JD: Exhibitions have always been a huge part of my learning experiences. I spent a lot of time when I was younger being able to go to different art shows in town, and I would go to the library and look at different monographs. With these shows, I thought about and saw how they were putting things together. Later, with my own artwork, I saw how people were moving within the space where the work was being shown. I wanted to be able to interact not only with the mind and the eye, but also the body.
Part of installing and curating a space is the relationship to your viewer, and you can use your object in space to create a dance or relationship to your viewer as though you. I think about what it is to read a wall. The architecture of an exhibition is my chance of being able to build and create a specific environment or system that I'm trying to break down. And so I think that there is power in the ways in which you make space for or against people. And so why not use that? It's language. There is power in how you make space for or against people. And so why not use that? How the work looks is related to the bones of things—what's really holding things up and how fragile can those structures be? How easily can they be shifted and changed?
EL: Right. It feels like exhibition-making is often about concealment. There's this sense, especially in big old institutions, that certain structures or methods of display have always been there and have to look a certain way…but the aesthetics of your show, the grommets that you hang your paintings from and the exposed hardware of the pedestals, are all about the scaffolding, about showing what stuff is made of.
JD: Within larger institutions, these things are meant to be seen as foolproof, as historical.

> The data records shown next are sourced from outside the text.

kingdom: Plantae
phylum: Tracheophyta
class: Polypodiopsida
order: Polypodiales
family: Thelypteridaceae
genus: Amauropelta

JD: Exactly. No faults. But if I'm going to give you a fake wall, you're going to be able to see the cracks, you're going to be able to see the paint drips, and you're going to be able to see how one screw is further in and more structurally sound than the other. It speaks to frailty, but it also to energy, to capability. Institutions don't want to have an open conversation about that because it allows people to see the cracks and find their own autonomy and agency. I think that these things need to be talked about, things that need to be seen.